Wisconsin: Wisconsin Truth PAC, a super PAC supporting GOP Sen. Ron Johnson, targeted the Democratic nominee, Mandela Barnes, the state’s lieutenant governor. In an ad posted Sept. 17, the narrator said:

"Violent crime up across Wisconsin. Families nervous about their safety. Yet, Mandela Barnes called for releasing half of Wisconsin’s jailed inmates. That would mean releasing over 10,000 criminals right into our neighborhoods." 

The images in the ad included a clip of a man driving an SUV into a Christmas parade in suburban Milwaukee in November 2021, leaving six people dead and more than 60 injured. 

"From a rational perspective, it doesn’t actually tell you anything about safety because it’s an incredibly unusual, strange crime," Gardner said about the clip. "But from a psychological perspective, it’s extremely powerful."

Some violent crimes have increased in Wisconsin. 

Since Barnes was sworn in along with Democratic Gov. Tony Evers in January 2019, homicides jumped from 187 in 2019 to 321 in 2021, according to the Wisconsin Bureau of Justice Information and Analysis. Aggravated assaults increased, while the number of rapes stayed about the same and robberies dropped. 

But the ad misleads about Barnes. He has supported reducing the state’s prison population by half, over several years, but not by releasing half of the inmates. 

Instead, he has advocated for prison education programs to reduce recidivism and for sending drug offenders to rehabilitation rather than prison.

Democrats’ ads about crime, meanwhile, typically have defended their records.

Pennsylvania Lt. Gov. John Fetterman, who is facing Republican Dr. Mehmet Oz in Pennsylvania’s Senate race, pushed back against ads painting him as soft on crime with an ad Sept. 26 featuring a uniformed sheriff praising Fetterman. 

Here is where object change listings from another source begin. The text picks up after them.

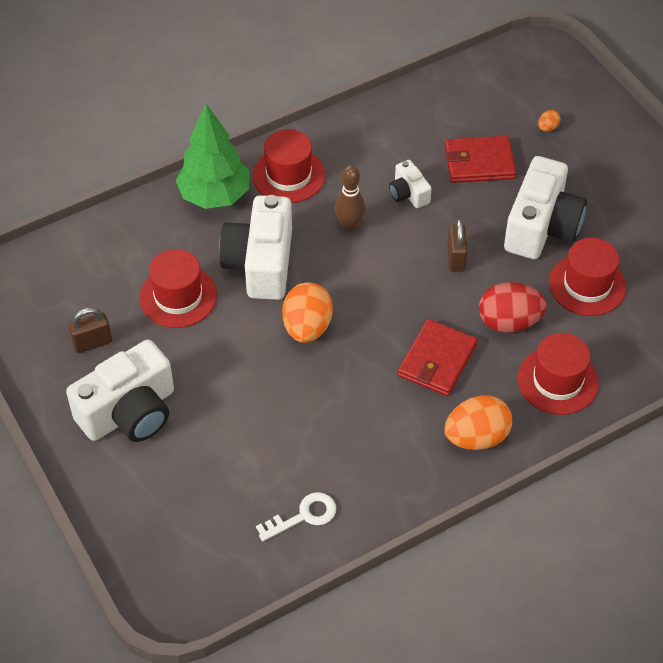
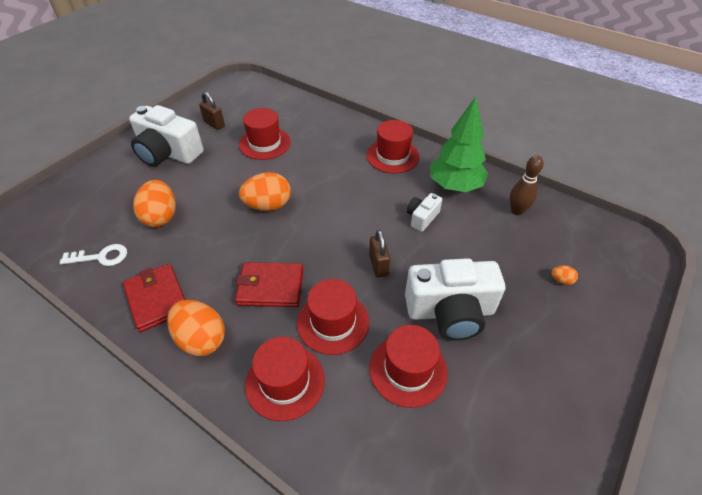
camera: 65 degrees right, 5 degrees down
(214, 195) = (353, 132): green tree -> green tree (455, 186)
(260, 263) = (311, 167): white camera -> none
(264, 442) = (161, 217): none -> orange egg
(303, 516) = (101, 257): white key -> white key turned 45 degrees counterclockwise
(350, 225) = (370, 197): brown bowling pin -> brown bowling pin (517, 211)
(456, 258) = (378, 265): brown padlock -> brown padlock turned 75 degrees counterclockwise
(479, 162) = (485, 248): red wallet -> red wallet (156, 299)
(509, 322) = (333, 322): red egg -> red hat

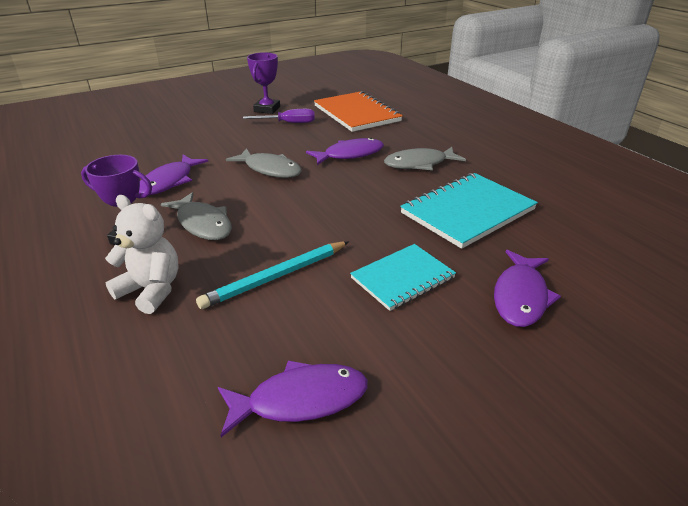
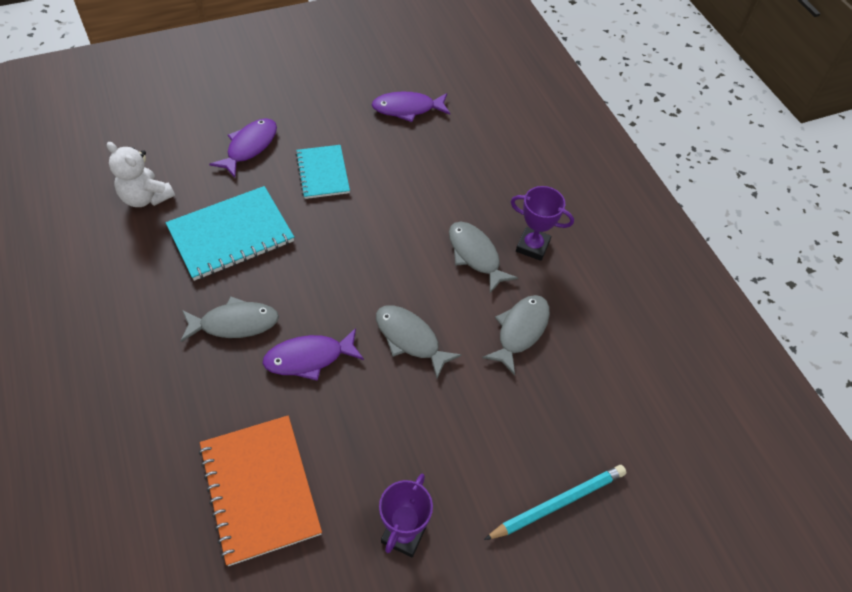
camera: 175 degrees left, 20 degrees up
(151, 290) = (502, 189): white teddy bear -> white teddy bear (146, 197)
(169, 181) = (520, 331): purple fish -> grey fish
(276, 277) = (414, 188): turquoise pencil -> turquoise pencil (558, 503)
(288, 123) = (374, 469): purple screwdriver -> none
(402, 278) = (323, 173): turquoise notebook -> turquoise notebook turned 75 degrees counterclockwise

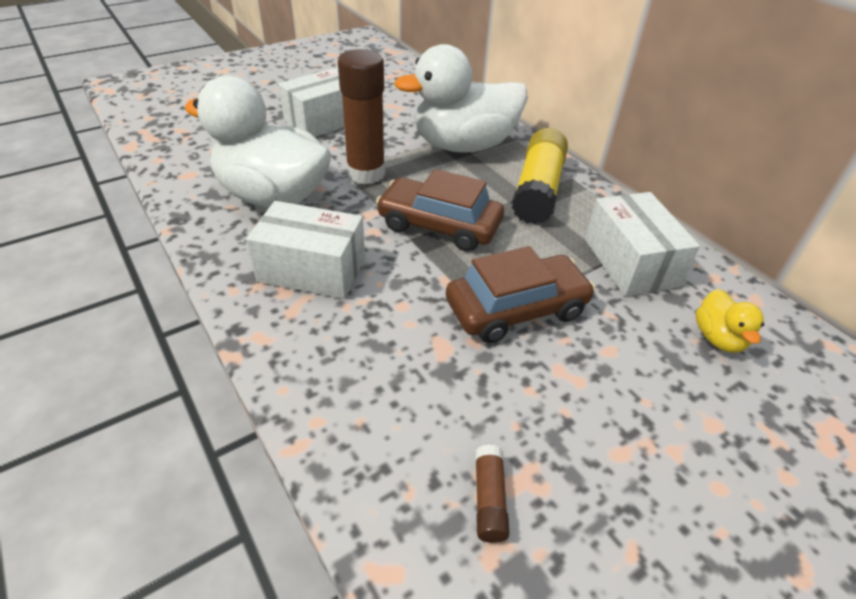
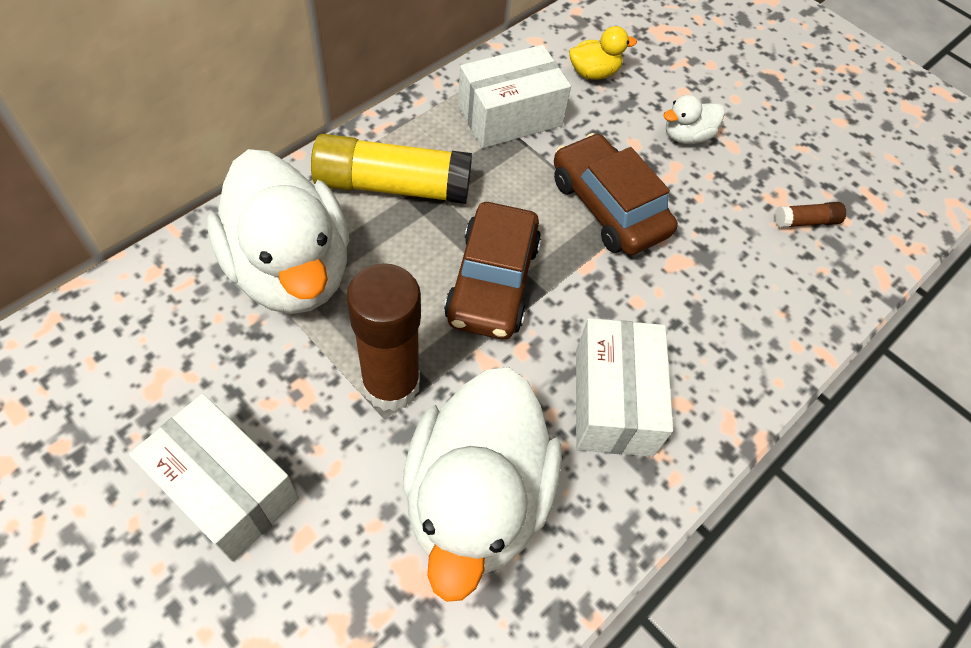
camera: 105 degrees left, 15 degrees up
(629, 404) = (686, 136): none -> white duck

In Florida’s Senate race, Rep. Val Demings used ads in June and August to highlight her efforts to curtail crime when she served as Orlando’s police chief. She is running against GOP Sen. Marco Rubio.

Will the ads be effective?

Experts’ views differ on whether ads highlighting violent crime are effective in motivating voters.

Two national polls conducted in September indicate that the public believes the GOP does a better job handling crime than Democrats. 

"Republicans have long been perceived as being tougher on crime," said Karlyn Bowman, a fellow at the American Enterprise Institute think tank whose specialties include public opinion and elections. 

The ads highlighting crime aim "to motivate voters to see the candidate themselves in a certain way," said University of Nebraska sociologist Lisa Kort-Butler, who studies the media and crime. "Tough-on-crime messaging historically and tacitly represents something more than crime: that the candidate is on the side of ‘us’ and against ‘them.’"

Julia Azari, a political science professor at Marquette University in Milwaukee, said that in the past, "law and order" messages were used as a wedge to highlight racial tensions and drive some Democratic-leaning voters away from the Democratic Party. 

"However, today, the parties are highly sorted on race and partisanship dominates vote choice," she said. "So it seems unlikely that these ads will function as effective wedges to split the Democratic coalition, though they could still prove powerful in other ways, such as mobilizing Republican voters or tipping swing voters in close races."